SET PROBLEM 1:
Answer these questions using the conversation about tech industry bias.
(a) Which official is meeting with state attorneys general about tech industry biases?
(b) What does the text name as the play by which tobacco was taken down?
(c) Instead of leaning left or right at work, which way do the tech people lean?
SET PROBLEM 2: Reproduce the part of the conversation about tech industry bias from "There is these" to "They lean down." word for word.

TEXT EXTRACT:

It's literally the pendulum.
If they're helpful, like look at Travis Cowan, look at some others.
I don't know.
All right, next thing.
We are going to talk about these.
Attorney General Jeff Sessions is meeting with state attorney generals about tech industry biases.
Put on your tinfoil hats, everyone.
Attorney General Jeff Sessions is talking about the power of the tech industry with a group of state attorneys general, or is it attorney, whatever, about bias on social media against conservative viewpoints.
Scott, is this real?
What can the state AGs actually do about this?
Or is it just a lot of...
Well, actually, the red state AG play is how sort of tobacco was taken down.
So there is something here, and I've always felt that the war against big tech will be waged out of Brussels or from a red state AG who sees a blue line path from the AG's mansion to the governor's mansion as a populist argument against big tech.
So the AG army is an effective fighting force against big tech.
The problem is that what you're going to see with sessions and the administration continue a pattern of snatching defeat from the jaws of victory.
And that is there is real anti-competitive concern here.
There is these companies have just become too influential, bad for the economy,
a host of reasons, anti-competitive practices, but they're going through the wrong door here.
This notion that there's a bias against conservatives is just so ridiculous.
You know these guys.
Well, I'll tell you what I think.
And I know these people, I don't know them as as well as you.
They don't lean left at work.
They don't lean right.
They lean down.
And anything that gets them more engagement and more Nissan ads is cool with them, regardless of the political standpoint.
And the notion that conservatives have somehow, their voices have been squelched.
I mean, Lester Holt is not giving a platform to Alex Jones.

SUPPLIED INFORMATION:
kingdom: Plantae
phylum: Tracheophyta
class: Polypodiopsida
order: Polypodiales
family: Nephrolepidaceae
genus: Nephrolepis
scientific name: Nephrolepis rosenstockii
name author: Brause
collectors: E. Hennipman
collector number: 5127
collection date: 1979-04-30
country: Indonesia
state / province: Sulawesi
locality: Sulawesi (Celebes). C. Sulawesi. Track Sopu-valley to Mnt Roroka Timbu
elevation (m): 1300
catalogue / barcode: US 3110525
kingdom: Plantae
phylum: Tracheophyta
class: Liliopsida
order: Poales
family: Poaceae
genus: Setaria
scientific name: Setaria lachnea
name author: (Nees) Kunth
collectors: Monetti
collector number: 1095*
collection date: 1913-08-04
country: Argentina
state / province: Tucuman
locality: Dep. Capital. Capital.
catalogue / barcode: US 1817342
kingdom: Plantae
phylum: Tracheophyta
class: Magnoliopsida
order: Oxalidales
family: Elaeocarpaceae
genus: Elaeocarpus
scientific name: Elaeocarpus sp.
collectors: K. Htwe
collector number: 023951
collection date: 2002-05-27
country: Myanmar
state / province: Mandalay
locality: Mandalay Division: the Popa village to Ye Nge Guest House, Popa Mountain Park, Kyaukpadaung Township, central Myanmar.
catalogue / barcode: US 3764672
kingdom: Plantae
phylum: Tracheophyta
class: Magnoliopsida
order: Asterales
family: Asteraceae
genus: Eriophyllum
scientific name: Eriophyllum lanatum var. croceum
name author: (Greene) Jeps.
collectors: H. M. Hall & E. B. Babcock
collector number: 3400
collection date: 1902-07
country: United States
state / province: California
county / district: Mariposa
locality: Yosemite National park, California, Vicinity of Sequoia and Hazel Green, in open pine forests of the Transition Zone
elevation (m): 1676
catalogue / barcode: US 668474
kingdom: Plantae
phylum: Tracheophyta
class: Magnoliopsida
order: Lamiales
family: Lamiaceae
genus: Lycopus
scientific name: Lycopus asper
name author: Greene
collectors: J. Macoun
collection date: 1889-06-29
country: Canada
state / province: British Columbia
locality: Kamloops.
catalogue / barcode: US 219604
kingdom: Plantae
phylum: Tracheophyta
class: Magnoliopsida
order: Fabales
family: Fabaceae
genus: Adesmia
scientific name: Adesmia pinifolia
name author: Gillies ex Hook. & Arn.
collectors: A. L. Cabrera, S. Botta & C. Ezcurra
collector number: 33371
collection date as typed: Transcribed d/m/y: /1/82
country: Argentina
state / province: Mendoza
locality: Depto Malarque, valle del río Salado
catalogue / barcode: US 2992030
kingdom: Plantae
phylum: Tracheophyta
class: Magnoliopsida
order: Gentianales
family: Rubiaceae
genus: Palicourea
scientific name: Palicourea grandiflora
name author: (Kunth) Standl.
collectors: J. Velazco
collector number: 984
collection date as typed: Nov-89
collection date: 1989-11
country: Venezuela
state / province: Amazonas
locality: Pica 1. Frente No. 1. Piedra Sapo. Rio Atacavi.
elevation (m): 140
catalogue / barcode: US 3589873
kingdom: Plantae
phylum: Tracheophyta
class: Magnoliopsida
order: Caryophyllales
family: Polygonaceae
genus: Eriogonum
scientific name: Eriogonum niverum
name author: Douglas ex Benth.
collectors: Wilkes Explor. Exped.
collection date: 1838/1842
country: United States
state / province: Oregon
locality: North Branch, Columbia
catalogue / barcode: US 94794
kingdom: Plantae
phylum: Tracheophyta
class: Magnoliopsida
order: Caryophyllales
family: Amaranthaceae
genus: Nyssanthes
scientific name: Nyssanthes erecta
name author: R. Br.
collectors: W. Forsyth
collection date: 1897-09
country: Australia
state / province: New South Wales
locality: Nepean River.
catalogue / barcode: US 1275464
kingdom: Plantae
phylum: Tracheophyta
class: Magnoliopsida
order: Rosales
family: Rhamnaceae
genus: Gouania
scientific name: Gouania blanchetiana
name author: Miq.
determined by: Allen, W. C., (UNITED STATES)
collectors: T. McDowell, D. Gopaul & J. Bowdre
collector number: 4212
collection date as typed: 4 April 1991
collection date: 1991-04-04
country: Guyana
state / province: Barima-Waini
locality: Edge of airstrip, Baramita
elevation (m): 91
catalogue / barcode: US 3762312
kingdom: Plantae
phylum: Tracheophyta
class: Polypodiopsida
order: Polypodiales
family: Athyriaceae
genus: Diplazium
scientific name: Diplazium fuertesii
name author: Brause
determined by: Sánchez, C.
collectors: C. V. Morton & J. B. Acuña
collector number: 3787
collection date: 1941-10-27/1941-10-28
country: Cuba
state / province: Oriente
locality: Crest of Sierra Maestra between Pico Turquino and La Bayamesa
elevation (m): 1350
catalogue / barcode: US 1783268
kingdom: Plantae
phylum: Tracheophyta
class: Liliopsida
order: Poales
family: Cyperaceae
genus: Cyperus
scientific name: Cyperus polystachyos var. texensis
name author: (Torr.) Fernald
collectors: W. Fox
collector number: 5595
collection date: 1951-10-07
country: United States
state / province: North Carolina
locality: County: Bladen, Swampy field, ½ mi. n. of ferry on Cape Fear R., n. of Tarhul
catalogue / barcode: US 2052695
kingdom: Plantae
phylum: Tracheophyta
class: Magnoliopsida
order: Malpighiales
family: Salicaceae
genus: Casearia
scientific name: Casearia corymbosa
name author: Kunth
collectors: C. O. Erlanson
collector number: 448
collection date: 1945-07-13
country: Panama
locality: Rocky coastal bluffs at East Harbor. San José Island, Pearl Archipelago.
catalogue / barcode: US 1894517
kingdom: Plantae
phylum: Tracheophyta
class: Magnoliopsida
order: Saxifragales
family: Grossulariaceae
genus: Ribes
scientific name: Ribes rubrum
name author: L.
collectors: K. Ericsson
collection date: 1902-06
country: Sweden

EXERCISE RESPONSE 1:
(a) Attorney General Jeff Sessions
(b) The red state AG play
(c) Down

EXERCISE RESPONSE 2:
There is these companies have just become too influential, bad for the economy,
a host of reasons, anti-competitive practices, but they're going through the wrong door here.
This notion that there's a bias against conservatives is just so ridiculous.
You know these guys.
Well, I'll tell you what I think.
And I know these people, I don't know them as as well as you.
They don't lean left at work.
They don't lean right.
They lean down.